* _TEXTE EXTRAIT_
Toutes les deux, elles savent qu’il n’y a pas de bonne éducation. Que l’important, c’est l’individu. Que le pouvoir ne veut pas s’adresser à des individus. On ne domine que les masses.

Les oiseaux rares ? Ce sont ces vies un peu oubliées, ces personnes laissées pour compte à qui la société ne fait plus confiance, ces gens hors du système classique, hors des normes rassurantes. Ce sont Shiem, pleine de colère qui reprend ses études à vingt-trois ; Achir, résigné, coincé en Algérie qui rêve d’ailleurs ; Émile, charismatique, et son imposant passé. Des pépites noyées sous la boue. Pas forcément des pépites en or, mais en quoi le bronze serait-il moins précieux que l’or ?
Les oiseaux rares ? Ce sont aussi ces hommes et ces femmes (surtout ces femmes dans ce roman) qui se tendent la main, leur tendent la main, s’écoutent, les écoutent, croient en la valeur de l’autre quel qu’il soit, d’où qu’il vienne, où qu’il aille. Comme Hélène, prof d’un lycée alternatif, inépuisable de bonté et de générosité. Ou Rose, directrice de résidence autonomie où vivent Émile et Shiem.

On pourrait se contenter de dire que c’est un roman d’apprentissage où chaque personnage grandit au côté des autres. Ce qui est tout à fait vrai. Mais ce n’est pas seulement ça. C’est aussi un roman sur les dits et les non-dits, sur la confiance et l’amitié, le mensonge et le pardon. Sur l’espoir, le (poids du) passé, (le poids de) l’héritage. Sur la vieillesse, l’engagement, le déracinement, le décrochage scolaire mais le raccrochage humain.
Vaste programme, n’est-ce pas !

Pour ses élèves, il est parfois plus difficile de recevoir des compliments ou des encouragements que des reproches et des avertissements. La bienveillance peut passer pour du cynisme quand on n’y est pas habitué.

La première chose qui frappe à l’ouverture de ce récit, c’est le style minimaliste de l’auteur. Des phrases courtes, percutantes, pour un style haché qui exprime bien l’urgence de vie des personnages. La seconde, c’est l’absence déroutante de dialogues directs. Point de guillemets ou de tirets cadratins, les dialogues sont sans cesse inclus dans la narration. Un choix qui peut surprendre sur les premiers chapitres mais auquel on se fait très rapidement. La langue est directe, dans un style parlé qui oscille entre courant et familier. Beaucoup d’émotions à fleur de peau, de ressentis. À l’inverse, le roman ne déborde pas de descriptions, le minimum nous est livré et c’est bien suffisant.

* _CONSIGNE À SUIVRE_
Selon la critique du roman, quelle fonction occupe Rose ?

* _EXTRAIT DES DONNÉES_
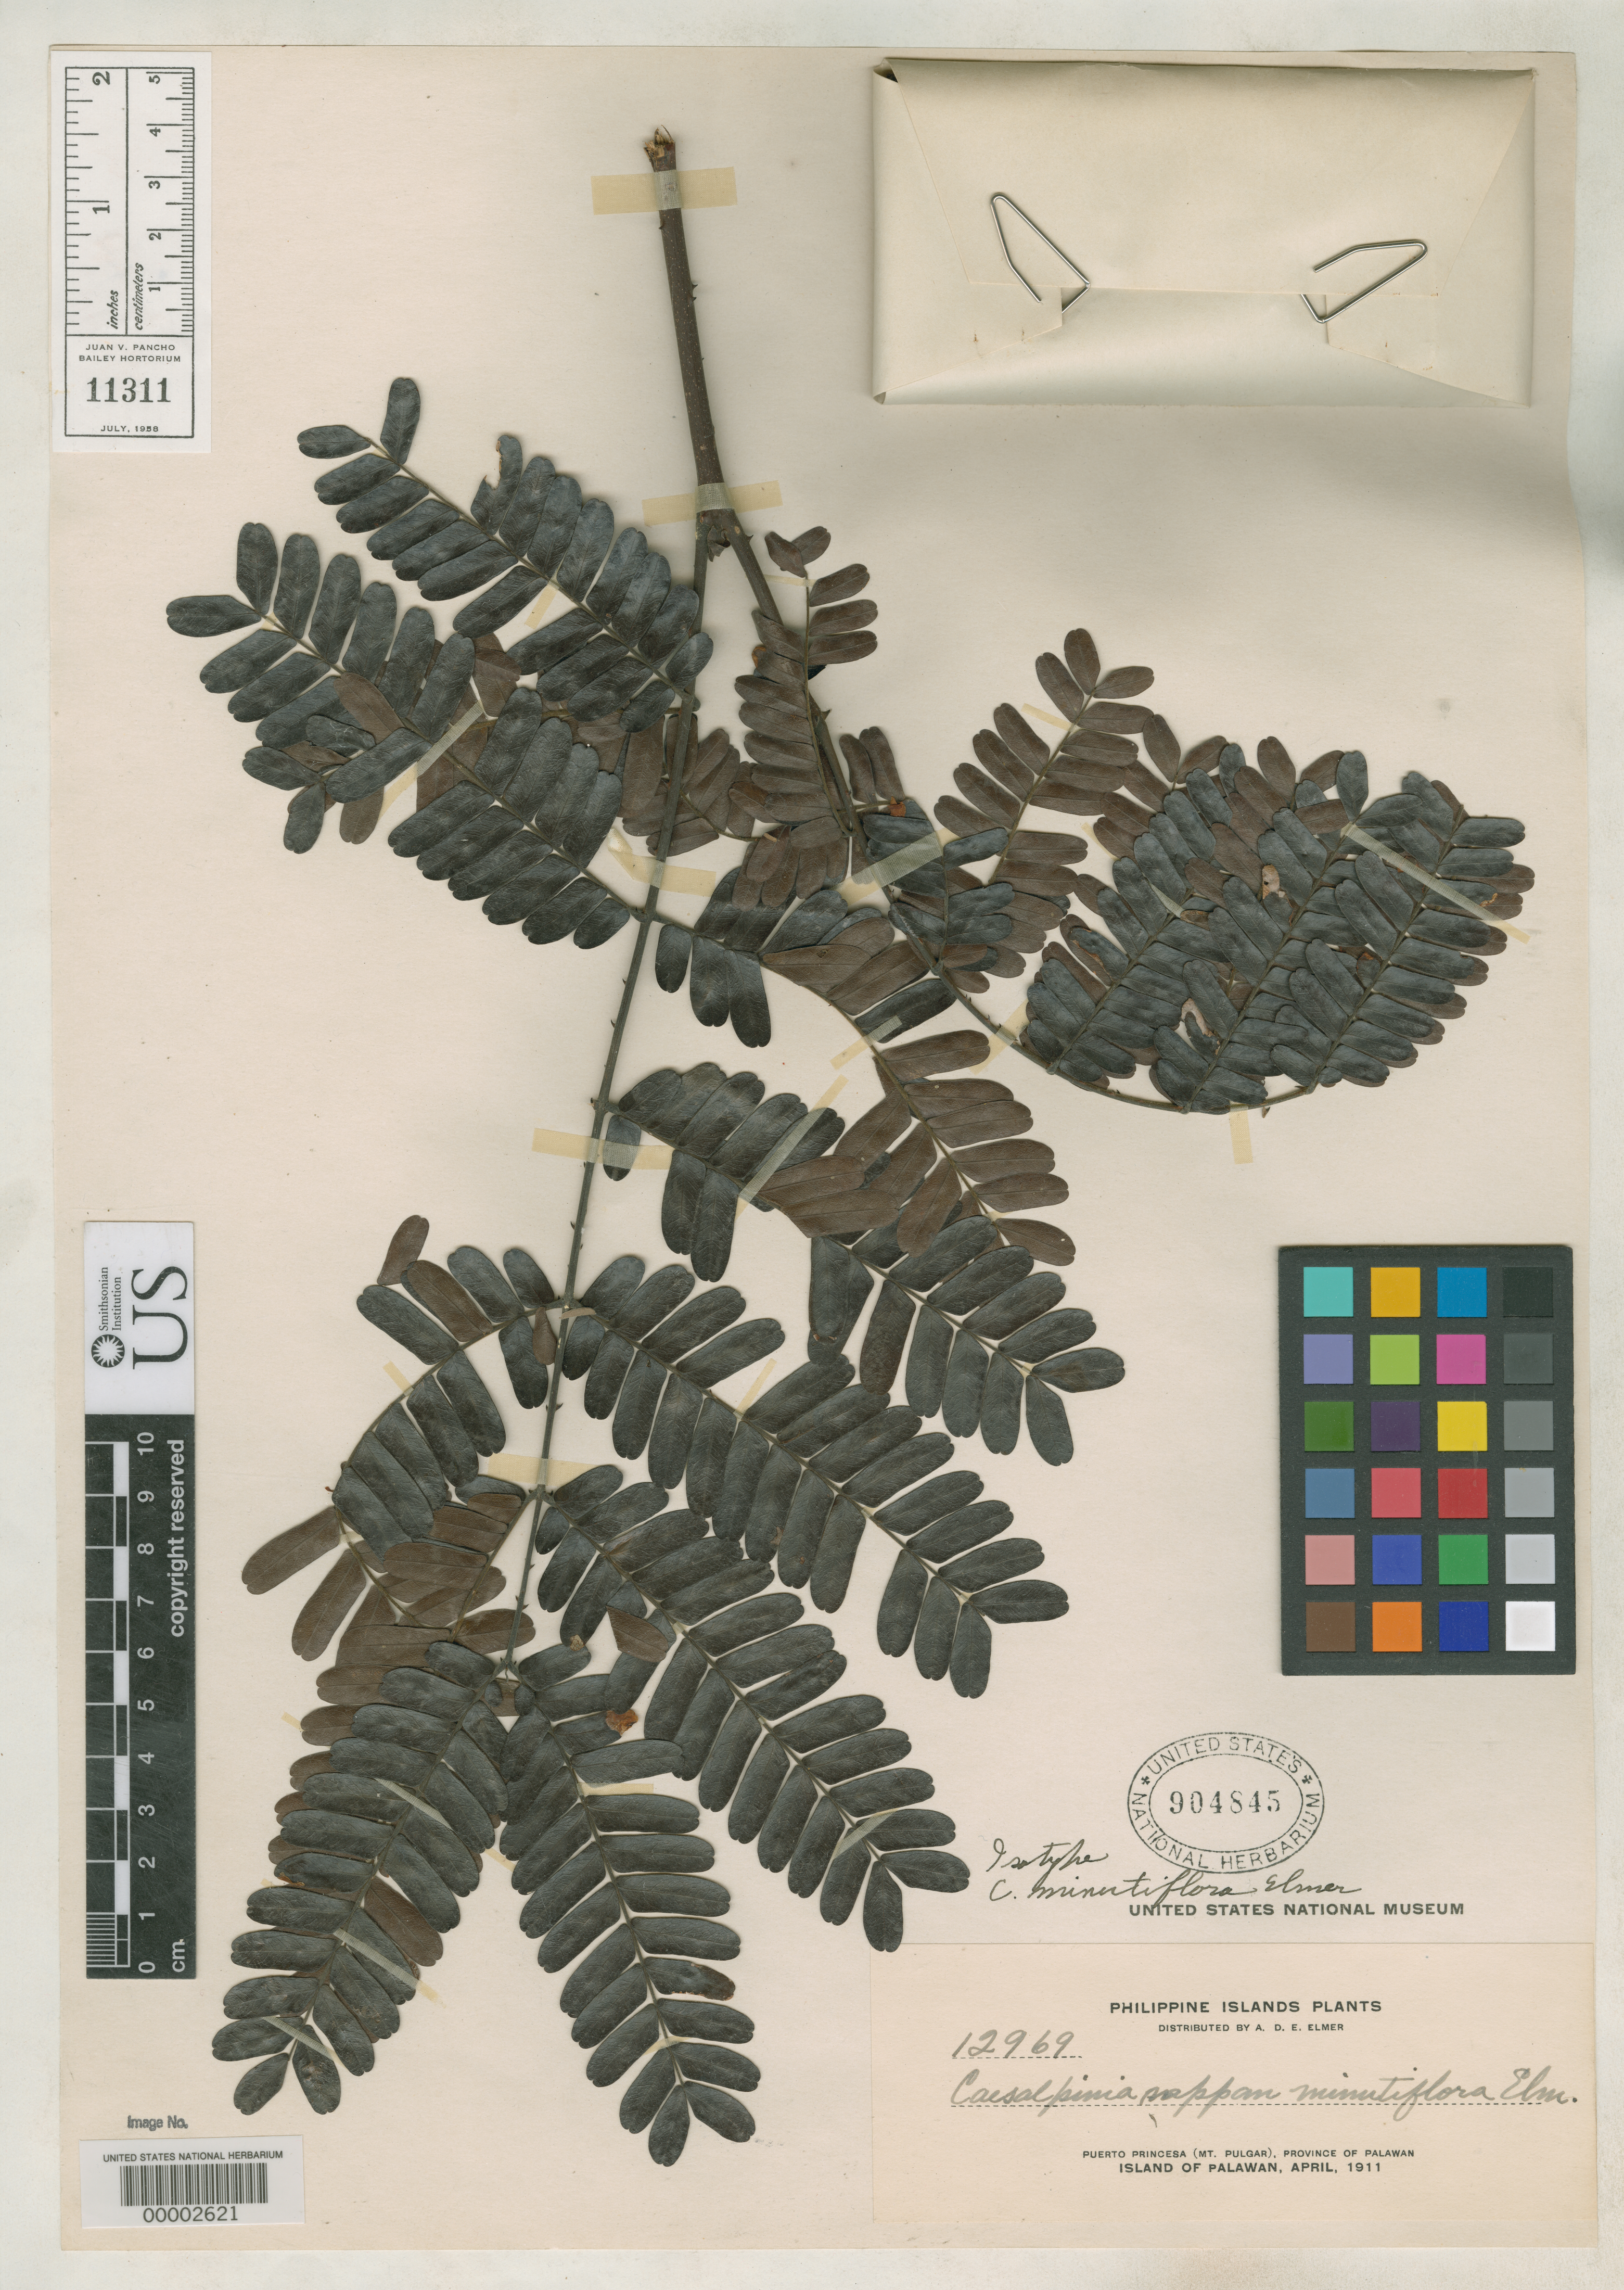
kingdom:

* _RÉPONSE RÉDIGÉE_
Rose est directrice de la résidence autonomie où vivent Émile et Shiem.